Le rideau, se levant à ce moment, mit fin à cet entretien ; et de cet entretien, qui fut pour elle une révélation terrible, Gilberte n’avait pas perdu un mot.

La vaillante femme ne démentit pas son courage ; non, immobile à sa place, elle abaissa seulement la voilette de son chapeau, afin de cacher l’altération croissante de ses traits ; elle brava le péril, au lieu de le fuir lâchement : elle pressentait un échec des plus graves.
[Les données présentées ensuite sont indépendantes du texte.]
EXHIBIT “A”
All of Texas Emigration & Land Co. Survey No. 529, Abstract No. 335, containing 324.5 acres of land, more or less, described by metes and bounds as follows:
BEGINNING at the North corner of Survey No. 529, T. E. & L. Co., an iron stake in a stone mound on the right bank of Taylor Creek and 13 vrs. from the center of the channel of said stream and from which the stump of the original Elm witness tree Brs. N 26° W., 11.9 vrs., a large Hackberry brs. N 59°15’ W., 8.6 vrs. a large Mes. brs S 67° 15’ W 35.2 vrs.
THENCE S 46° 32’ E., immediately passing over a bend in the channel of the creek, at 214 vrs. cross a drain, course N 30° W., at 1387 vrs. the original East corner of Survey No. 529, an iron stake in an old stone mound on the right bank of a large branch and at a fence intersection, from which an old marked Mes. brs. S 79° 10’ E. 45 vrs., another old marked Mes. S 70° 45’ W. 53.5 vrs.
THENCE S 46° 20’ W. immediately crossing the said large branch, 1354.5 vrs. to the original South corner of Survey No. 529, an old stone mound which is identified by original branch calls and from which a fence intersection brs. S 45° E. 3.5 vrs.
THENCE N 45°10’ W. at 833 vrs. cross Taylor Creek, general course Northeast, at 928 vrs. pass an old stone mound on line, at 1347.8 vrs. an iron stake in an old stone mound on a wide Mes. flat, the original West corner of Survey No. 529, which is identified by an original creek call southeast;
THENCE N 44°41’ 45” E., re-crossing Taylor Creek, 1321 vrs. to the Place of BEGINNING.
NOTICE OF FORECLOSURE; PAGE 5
La faiblesse relative de l’œuvre, jointe à un fatal concours de circonstances : l’article du journal le Furet et le suicide d’Auguste Clément, rendaient impitoyable la sévérité du public ; enfin le caractère général de ce drame, peinture idéalisée des sentiments les plus purs, offrait un contraste tellement étrange avec la dureté de cœur et la cupidité dont la calomnie accusait le célèbre écrivain, et le publie se plaît toujours à croire si religieusement aux calomnies, que le plus grand nombre des spectateurs devaient se révolter contre ce qu’ils appelaient l’hypocrite effronterie de l’auteur.
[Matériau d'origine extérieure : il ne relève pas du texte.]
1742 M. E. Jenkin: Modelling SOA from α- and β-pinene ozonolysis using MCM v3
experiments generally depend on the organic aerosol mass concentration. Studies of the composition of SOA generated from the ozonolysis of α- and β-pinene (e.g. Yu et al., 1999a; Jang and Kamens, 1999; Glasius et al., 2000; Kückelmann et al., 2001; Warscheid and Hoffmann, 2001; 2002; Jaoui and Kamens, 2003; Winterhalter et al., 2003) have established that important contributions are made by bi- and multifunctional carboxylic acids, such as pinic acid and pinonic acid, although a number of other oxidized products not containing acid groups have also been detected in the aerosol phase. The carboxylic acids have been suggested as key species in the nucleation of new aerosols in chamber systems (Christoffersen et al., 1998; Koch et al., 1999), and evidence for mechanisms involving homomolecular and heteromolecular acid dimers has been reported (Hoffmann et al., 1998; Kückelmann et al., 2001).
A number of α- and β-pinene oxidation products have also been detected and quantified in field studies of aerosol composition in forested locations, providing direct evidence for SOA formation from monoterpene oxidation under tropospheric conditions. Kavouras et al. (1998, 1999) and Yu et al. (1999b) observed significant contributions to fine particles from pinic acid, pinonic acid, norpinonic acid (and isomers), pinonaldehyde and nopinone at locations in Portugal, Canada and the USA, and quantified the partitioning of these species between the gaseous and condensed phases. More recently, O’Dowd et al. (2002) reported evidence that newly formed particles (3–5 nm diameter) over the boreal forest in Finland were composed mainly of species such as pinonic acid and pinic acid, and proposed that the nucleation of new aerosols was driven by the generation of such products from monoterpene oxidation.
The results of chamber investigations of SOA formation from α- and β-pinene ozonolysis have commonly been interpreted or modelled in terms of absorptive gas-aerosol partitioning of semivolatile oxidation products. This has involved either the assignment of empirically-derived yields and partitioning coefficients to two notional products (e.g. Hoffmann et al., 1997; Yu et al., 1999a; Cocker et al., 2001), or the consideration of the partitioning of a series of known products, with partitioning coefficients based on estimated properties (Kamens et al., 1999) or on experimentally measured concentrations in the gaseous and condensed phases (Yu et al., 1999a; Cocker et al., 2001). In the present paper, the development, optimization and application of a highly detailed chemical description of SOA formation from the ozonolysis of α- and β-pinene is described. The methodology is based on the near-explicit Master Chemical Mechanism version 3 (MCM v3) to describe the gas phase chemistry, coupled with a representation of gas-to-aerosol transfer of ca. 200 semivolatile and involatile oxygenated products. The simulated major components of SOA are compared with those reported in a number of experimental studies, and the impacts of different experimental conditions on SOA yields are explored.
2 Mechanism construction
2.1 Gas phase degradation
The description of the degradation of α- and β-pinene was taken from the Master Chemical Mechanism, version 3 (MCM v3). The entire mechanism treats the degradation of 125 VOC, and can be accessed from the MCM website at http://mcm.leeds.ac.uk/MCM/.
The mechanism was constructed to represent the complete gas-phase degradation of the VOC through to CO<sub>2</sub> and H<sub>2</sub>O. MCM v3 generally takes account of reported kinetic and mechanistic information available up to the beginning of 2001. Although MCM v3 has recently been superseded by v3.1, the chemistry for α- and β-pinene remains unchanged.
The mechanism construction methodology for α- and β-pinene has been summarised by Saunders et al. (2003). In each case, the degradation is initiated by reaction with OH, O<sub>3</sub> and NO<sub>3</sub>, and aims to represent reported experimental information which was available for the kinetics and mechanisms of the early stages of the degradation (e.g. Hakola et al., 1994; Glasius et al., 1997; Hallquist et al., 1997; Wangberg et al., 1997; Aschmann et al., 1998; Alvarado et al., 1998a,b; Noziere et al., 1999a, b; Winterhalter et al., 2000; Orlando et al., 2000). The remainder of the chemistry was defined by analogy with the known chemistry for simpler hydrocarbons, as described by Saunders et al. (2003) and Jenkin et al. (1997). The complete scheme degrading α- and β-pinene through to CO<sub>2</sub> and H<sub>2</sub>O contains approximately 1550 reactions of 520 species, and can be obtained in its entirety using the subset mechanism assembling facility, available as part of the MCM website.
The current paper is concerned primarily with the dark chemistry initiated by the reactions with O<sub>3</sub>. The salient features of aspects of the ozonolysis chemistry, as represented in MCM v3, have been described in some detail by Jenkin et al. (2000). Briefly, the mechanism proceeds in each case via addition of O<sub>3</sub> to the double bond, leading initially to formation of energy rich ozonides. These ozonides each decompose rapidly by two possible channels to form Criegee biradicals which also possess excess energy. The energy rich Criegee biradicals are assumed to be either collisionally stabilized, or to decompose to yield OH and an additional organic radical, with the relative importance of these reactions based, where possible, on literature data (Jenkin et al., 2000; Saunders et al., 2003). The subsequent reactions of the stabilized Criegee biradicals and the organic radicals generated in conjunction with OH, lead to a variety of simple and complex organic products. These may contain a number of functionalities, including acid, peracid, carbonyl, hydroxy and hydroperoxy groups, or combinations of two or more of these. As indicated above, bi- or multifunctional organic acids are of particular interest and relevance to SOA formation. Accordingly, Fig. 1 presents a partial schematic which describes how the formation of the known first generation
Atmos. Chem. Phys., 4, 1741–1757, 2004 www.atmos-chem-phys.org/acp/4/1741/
Ainsi que, deux années auparavant, la jeune femme, embrassant, pour ainsi dire, la scène et la salle d’un coup d’œil, avait suivi, pas à pas, le développement d’un succès qui, commençant par un vif intérêt, s’était élevé jusqu’à l’enthousiasme, alors qu’après le dernier acte la foule enivrée avait décerné une ovation à l’illustre poète ; ce soir-là, la jeune femme s’imposa, en expiation de son bonheur passé, d’assister résolument à toutes les phases de l’humiliant échec de l’homme qu’elle adorait, dût-elle sentir à chaque instant son cœur se briser… Elle se tint parole : le cœur torturé, saignant, elle monta, comme on dit, jusqu’à la cime « et à deux genoux son calvaire… » Elle vit, dès le commencement du quatrième acte, cette foule brillante et choisie hausser dédaigneusement les épaules ; elle vit de charmantes femmes placées aux premières, à peu de distance d’elle, se lever à demi de leur loge, se pencher vers une loge voisine, disant tout haut à des amies :

— Mais c’est pitoyable ! mais c’est ennuyeux à périr ! cela me porte sur les nerfs !… je n’y peux tenir davantage !… je m’en vais !
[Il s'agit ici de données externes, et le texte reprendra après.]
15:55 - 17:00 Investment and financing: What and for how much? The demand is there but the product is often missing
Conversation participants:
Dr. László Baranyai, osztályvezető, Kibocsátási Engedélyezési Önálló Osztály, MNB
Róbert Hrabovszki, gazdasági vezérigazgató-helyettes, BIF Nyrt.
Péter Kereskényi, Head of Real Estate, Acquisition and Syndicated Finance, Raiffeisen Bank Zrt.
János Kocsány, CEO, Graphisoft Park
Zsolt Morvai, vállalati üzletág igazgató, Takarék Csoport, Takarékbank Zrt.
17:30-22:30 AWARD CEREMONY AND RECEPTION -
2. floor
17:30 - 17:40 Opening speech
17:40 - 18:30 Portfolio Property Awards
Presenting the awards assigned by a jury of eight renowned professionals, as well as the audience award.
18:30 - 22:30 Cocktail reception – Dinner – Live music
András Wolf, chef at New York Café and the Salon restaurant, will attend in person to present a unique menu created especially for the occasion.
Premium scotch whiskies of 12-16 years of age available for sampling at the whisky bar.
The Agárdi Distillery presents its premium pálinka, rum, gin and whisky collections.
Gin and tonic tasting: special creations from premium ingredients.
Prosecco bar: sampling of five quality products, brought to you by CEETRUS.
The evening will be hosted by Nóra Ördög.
— Restez donc, ma chère, répondait l’autre élégante, cela va devenir au contraire très amusant… voilà qu’on commence à siffler au parterre.

On commençait en effet à siffler au parterre. Le Marseillais, l’ex-fanatique du poète, que Gilberte reconnut, avait donné le signal de cette marque suprême d’improbation ; son exemple fut suivi ; rien de plus contagieux, de plus électrique chez les hommes réunis en masse, que le dédain ou l’admiration ; on siffla au parterre, à l’orchestre on siffla, on siffla dans les loges. Les comédiens, décontenancés, abasourdis, pouvaient à peine balbutier leurs rôles. Un incident puéril et ridicule changea les sifflets en huées ; l’une des comédiennes, dans son trouble, faillit tomber dans la cavité où se tient le souffleur, puis s’éloigna du gouffre tout effarée. Cet incident fut suivi d’éclats de rire fous, de quolibets grossiers, de cruelles allusions aux calomnies qui circulaient dans la salle :

— Ces vertueux rébus sont aussi assommants qu’insolents, quand on songe à la vie privée de l’auteur !

— Bah ! il se consolera des sifflets en palpant les millions de l’héritière qu’il a enlevée !

— Il recherchait l’obscurité, elle vient à lui !!!

— Du moins la mort de ce pauvre jeune homme que l’auteur a poussé au désespoir, est vengée !!!

Les princesses royales, par un louable sentiment de convenance, ne voulant pas paraître, même par leur présence, participer en rien à ces humiliations, infligées non moins à la personne qu’à l’œuvre de l’écrivain, quittèrent leur loge ; le tumulte allait croissant, et force fut aux comédiens de baisser la toile avant la fin du quatrième acte.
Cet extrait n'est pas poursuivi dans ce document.